[[ DOCUMENT PASSAGE, beginning ]]

AuDHD — when ADHD and autism coexist
AuDHD is the co-occurrence of ADHD and ASD (autism). Considered impossible under the old DSM, recognised since 2013, with a qualitatively distinct lived experience. Here is what the research actually says in 2026.
Long denied, then suddenly obvious
Until 2013, DSM-IV forbade diagnosing ADHD and autism (ASD) in the same person. A clinical absurdity: for decades, practitioners had been seeing patients who ticked both lists. DSM-5 (2013) dropped that mutual exclusion [1] , opening the door to what is now called AuDHD.
AuDHD is not a distinct official diagnosis: it is the co-occurrence of two diagnoses, ADHD and ASD, in the same person. But recent research [2] [3] shows that this experience is not a simple “addition”: it produces a qualitatively distinct neurocognitive and emotional configuration.
Prevalence: far more common than people think
Numbers vary by method, but converge on heavy co-occurrence:
- Among people with ADHD: 20–50% also show significant autistic traits [3] .
- Among autistic people: 30–80% show ADHD symptoms, depending on the population [2] .
- General population: diagnosed AuDHD prevalence is low (≈1% or less), likely heavily underestimated, especially in adult women [6] .
A Spanish epidemiological study (EPINED, 2024) [3] reports that only 15.8% of people meeting criteria for both conditions had received both formal diagnoses. The rest lived with only part of their clinical reality acknowledged.
AuDHD is not an addition — it is an internal conflict
Specialist clinicians [4] [7] and recent research [5] describe several tensions specific to AuDHD:
Routine ↔ novelty
The ADHD brain needs novelty to get moving (dopamine does not fire without stimulation). The autistic brain protects itself through routine and predictability. The result: AuDHD people swing between the paralysing boredom of a known routine and the paralysing anxiety of a rupture.

[[ DOCUMENT PASSAGE, end ]]
[[ DATA SHOWN, beginning ]]

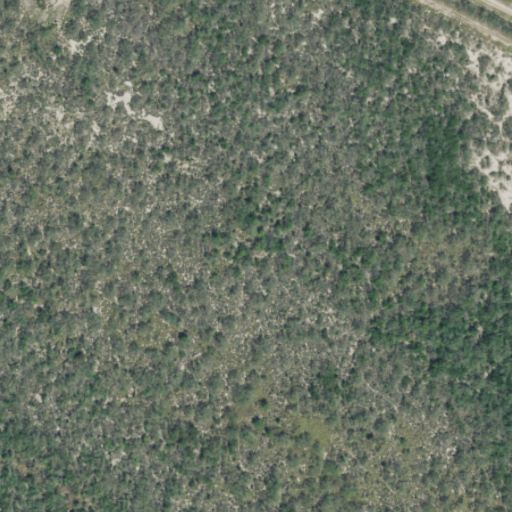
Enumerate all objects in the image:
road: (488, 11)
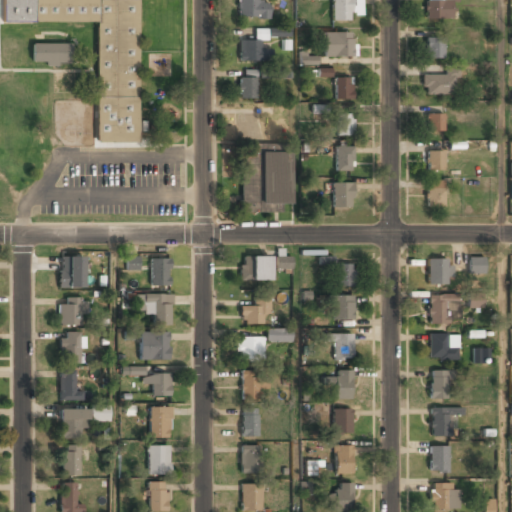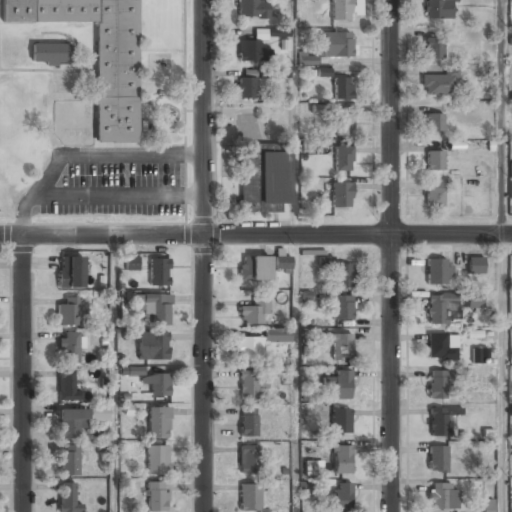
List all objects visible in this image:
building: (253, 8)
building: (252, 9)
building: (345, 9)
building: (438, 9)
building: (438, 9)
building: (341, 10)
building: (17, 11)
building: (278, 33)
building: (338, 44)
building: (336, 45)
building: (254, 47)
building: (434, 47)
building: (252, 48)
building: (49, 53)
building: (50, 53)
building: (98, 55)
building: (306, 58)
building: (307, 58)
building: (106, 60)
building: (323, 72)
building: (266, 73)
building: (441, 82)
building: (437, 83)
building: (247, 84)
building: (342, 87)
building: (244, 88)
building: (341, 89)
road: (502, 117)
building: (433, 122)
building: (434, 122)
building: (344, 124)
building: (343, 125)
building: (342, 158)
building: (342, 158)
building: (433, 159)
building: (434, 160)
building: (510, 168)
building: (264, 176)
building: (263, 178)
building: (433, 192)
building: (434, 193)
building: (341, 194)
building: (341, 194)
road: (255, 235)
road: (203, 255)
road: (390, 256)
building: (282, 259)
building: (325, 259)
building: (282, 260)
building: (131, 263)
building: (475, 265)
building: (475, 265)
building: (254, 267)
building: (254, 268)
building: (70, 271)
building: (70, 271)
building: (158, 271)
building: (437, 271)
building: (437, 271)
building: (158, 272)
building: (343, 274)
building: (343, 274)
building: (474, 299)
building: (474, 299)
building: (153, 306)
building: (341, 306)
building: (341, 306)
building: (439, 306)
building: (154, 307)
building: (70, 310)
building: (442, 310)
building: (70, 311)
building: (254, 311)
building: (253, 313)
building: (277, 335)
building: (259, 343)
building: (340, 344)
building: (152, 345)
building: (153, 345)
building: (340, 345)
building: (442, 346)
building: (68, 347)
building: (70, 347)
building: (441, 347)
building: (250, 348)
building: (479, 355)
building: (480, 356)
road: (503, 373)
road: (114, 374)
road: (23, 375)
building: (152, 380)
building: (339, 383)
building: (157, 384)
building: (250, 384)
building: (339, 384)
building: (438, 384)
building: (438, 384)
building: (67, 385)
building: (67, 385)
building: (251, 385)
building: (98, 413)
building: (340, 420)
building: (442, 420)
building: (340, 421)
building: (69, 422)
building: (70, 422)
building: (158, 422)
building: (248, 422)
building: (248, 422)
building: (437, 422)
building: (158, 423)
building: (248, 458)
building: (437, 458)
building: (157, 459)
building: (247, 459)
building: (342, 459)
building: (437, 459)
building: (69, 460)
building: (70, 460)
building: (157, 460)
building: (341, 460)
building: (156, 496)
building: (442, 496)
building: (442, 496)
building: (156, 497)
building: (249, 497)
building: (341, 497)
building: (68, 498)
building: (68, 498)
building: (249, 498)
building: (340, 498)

[[ DATA SHOWN, end ]]
[[ DATA SHOWN, beginning ]]

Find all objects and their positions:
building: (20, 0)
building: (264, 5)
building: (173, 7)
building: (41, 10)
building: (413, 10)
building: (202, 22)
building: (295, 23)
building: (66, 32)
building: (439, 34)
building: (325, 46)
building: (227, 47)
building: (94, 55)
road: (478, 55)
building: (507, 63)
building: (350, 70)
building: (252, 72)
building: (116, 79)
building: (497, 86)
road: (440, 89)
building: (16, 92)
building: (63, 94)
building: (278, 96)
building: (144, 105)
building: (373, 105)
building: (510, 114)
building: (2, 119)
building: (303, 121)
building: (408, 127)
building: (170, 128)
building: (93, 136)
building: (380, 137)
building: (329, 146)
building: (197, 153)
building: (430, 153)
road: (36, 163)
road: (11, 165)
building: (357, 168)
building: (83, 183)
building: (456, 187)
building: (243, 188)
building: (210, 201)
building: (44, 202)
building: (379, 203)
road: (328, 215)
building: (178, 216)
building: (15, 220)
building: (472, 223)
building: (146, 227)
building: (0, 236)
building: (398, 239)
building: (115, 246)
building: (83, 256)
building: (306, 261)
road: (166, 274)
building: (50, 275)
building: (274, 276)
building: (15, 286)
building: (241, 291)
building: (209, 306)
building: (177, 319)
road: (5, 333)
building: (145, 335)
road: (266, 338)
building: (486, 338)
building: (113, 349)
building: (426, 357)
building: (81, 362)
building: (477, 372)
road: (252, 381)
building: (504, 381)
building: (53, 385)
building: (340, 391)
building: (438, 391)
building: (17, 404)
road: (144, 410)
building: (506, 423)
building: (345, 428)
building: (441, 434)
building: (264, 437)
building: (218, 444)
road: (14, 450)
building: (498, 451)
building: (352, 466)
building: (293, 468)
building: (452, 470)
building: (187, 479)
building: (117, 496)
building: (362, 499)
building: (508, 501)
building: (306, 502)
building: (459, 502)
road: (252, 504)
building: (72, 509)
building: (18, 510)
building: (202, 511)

[[ DATA SHOWN, end ]]
[[ DATA SHOWN, beginning ]]

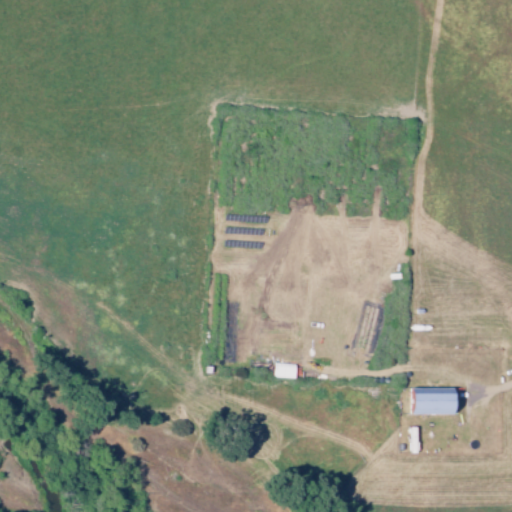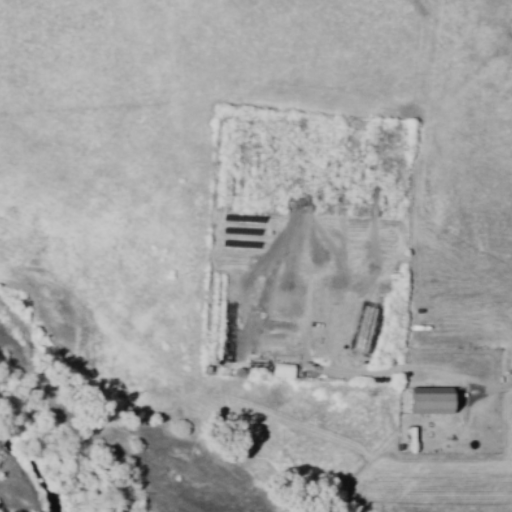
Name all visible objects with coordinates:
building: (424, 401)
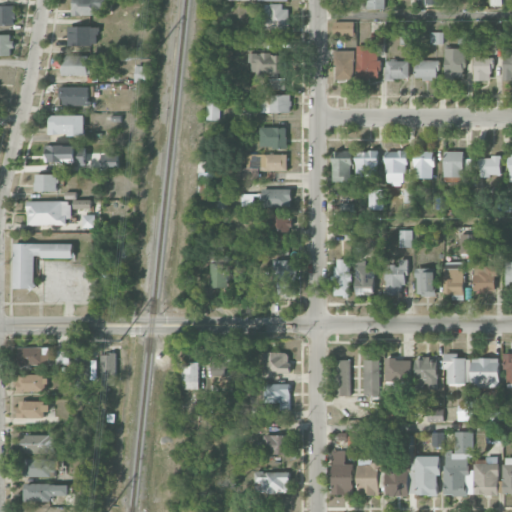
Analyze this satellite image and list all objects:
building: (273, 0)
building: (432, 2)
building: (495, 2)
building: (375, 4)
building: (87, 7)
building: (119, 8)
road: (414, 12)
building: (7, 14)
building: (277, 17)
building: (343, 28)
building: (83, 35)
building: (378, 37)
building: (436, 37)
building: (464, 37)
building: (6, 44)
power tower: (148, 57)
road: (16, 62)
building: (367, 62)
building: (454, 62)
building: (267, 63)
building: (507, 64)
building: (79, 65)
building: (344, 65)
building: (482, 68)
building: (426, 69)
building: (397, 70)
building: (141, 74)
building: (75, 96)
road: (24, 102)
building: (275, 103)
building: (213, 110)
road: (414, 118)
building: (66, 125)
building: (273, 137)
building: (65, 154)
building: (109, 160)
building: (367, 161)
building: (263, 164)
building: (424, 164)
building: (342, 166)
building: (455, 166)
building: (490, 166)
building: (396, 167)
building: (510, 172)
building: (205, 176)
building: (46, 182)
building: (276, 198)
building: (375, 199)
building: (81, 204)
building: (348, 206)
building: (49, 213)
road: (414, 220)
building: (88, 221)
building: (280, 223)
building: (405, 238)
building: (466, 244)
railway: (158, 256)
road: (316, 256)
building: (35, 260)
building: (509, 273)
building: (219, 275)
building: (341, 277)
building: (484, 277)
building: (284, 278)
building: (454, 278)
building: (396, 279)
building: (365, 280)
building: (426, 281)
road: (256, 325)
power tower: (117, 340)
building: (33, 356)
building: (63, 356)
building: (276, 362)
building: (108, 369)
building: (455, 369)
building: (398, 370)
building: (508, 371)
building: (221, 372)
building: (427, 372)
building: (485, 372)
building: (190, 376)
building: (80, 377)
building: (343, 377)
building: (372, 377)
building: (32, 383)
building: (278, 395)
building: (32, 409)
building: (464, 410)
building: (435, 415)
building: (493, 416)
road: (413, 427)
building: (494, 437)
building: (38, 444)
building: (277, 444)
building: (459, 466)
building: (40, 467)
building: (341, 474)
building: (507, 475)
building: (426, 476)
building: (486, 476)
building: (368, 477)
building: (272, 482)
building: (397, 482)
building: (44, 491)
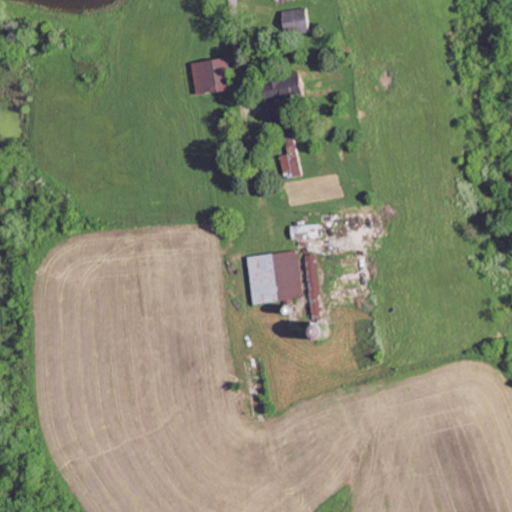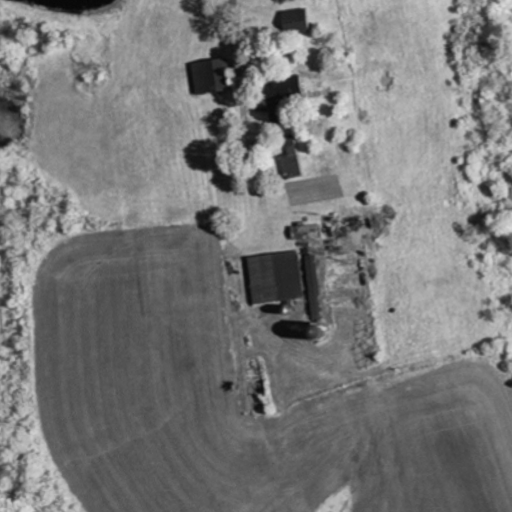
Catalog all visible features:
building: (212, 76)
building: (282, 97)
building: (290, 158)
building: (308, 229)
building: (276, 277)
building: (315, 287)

[[ DATA SHOWN, end ]]

• [ACTIVITY] Copy out the full passage on AuDHD above, word for word.

• [RESPONSE BOX]
AuDHD — when ADHD and autism coexist
AuDHD is the co-occurrence of ADHD and ASD (autism). Considered impossible under the old DSM, recognised since 2013, with a qualitatively distinct lived experience. Here is what the research actually says in 2026.
Long denied, then suddenly obvious
Until 2013, DSM-IV forbade diagnosing ADHD and autism (ASD) in the same person. A clinical absurdity: for decades, practitioners had been seeing patients who ticked both lists. DSM-5 (2013) dropped that mutual exclusion [1] , opening the door to what is now called AuDHD.
AuDHD is not a distinct official diagnosis: it is the co-occurrence of two diagnoses, ADHD and ASD, in the same person. But recent research [2] [3] shows that this experience is not a simple “addition”: it produces a qualitatively distinct neurocognitive and emotional configuration.
Prevalence: far more common than people think
Numbers vary by method, but converge on heavy co-occurrence:
- Among people with ADHD: 20–50% also show significant autistic traits [3] .
- Among autistic people: 30–80% show ADHD symptoms, depending on the population [2] .
- General population: diagnosed AuDHD prevalence is low (≈1% or less), likely heavily underestimated, especially in adult women [6] .
A Spanish epidemiological study (EPINED, 2024) [3] reports that only 15.8% of people meeting criteria for both conditions had received both formal diagnoses. The rest lived with only part of their clinical reality acknowledged.
AuDHD is not an addition — it is an internal conflict
Specialist clinicians [4] [7] and recent research [5] describe several tensions specific to AuDHD:
Routine ↔ novelty
The ADHD brain needs novelty to get moving (dopamine does not fire without stimulation). The autistic brain protects itself through routine and predictability. The result: AuDHD people swing between the paralysing boredom of a known routine and the paralysing anxiety of a rupture.